There are two types:
Primary dysmenorrhoea
- Starts in teenage girls with no underlying cause, the pain usually starts just before their period and lasts up to three days improving in the course of the period.
- It is not associated with any identifiable underlying pelvic conditions.
- It is thought to be caused by the release of uterine prostaglandins (hormones that are essential for our well being, healing process and muscle contraction) during menstruation.
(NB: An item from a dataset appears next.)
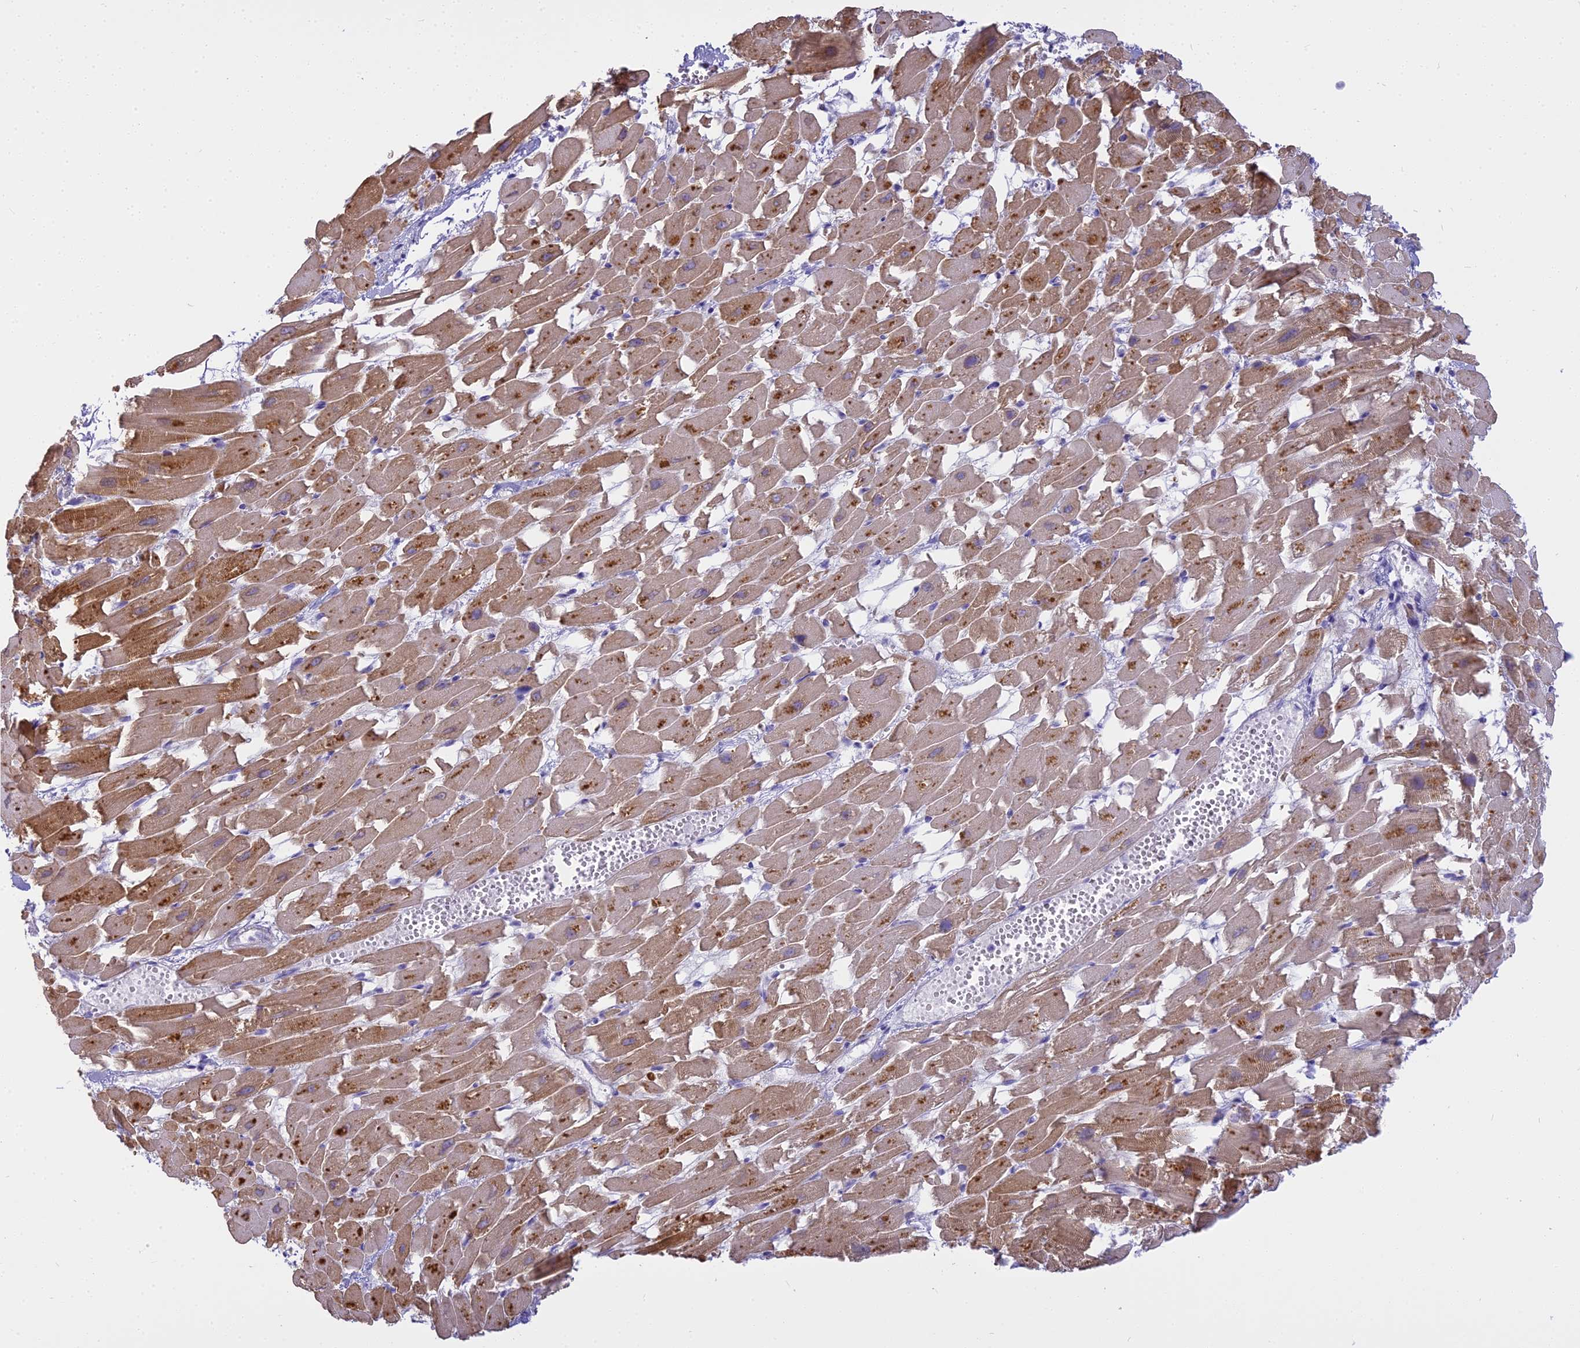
{"staining": {"intensity": "moderate", "quantity": ">75%", "location": "cytoplasmic/membranous"}, "tissue": "heart muscle", "cell_type": "Cardiomyocytes", "image_type": "normal", "snomed": [{"axis": "morphology", "description": "Normal tissue, NOS"}, {"axis": "topography", "description": "Heart"}], "caption": "Human heart muscle stained with a brown dye demonstrates moderate cytoplasmic/membranous positive positivity in about >75% of cardiomyocytes.", "gene": "BLNK", "patient": {"sex": "female", "age": 64}}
- Progesterone levels (sexual hormones) decrease before menstruation, causing endometrial cells to release prostaglandins that then stimulate uterine myometrial contraction. This results in decreased blood flow, uterine hypoxia (lack of oxygen) and subsequent pain.
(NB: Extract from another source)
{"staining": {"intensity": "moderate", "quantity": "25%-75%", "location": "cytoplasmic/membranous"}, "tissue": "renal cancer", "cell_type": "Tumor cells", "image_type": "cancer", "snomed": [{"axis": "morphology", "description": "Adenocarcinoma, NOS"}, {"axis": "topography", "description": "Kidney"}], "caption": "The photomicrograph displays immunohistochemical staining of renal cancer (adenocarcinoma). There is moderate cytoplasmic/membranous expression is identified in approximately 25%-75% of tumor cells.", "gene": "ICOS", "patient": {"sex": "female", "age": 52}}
- Nausea, vomiting and diarrhoea can also result from the effects of prostaglandins on smooth muscles and are frequently experienced with primary dysmenorrhoea.
Barcikowska Z, Rajkowska-Labon E, Grzybowska ME, et al.
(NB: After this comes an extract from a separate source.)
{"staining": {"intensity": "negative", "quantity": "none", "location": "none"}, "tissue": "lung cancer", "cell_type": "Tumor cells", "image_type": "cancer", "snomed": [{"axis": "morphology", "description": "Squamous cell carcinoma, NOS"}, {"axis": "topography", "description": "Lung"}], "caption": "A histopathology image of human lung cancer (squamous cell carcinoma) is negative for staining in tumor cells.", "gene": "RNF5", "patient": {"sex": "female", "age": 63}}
Inflammatory Markers in Dysmenorrhea and Therapeutic Options.
Risk factors for primary dysmenorrhoea include:
- Experience a Period at an early age
- Heavy menstrual flow
- Nulliparity (i.e. never given birth);
- Family history of dysmenorrhoea
- Stress
- Conflicting evidence on the association between primary dysmenorrhoea and modifiable risk factors — such as cigarette smoking, diet, obesity, depression and a history of sexual abuse.
The Pharmaceutical Journal, PJ, July 2021, Vol 307, No7951;307(7951)::DOI:10.1211/
PJ.2021.1.90233
Secondary dysmenorrhoea
- The period pain still persists after a period and normally appears after several years of painless periods, normally there is an underlying cause.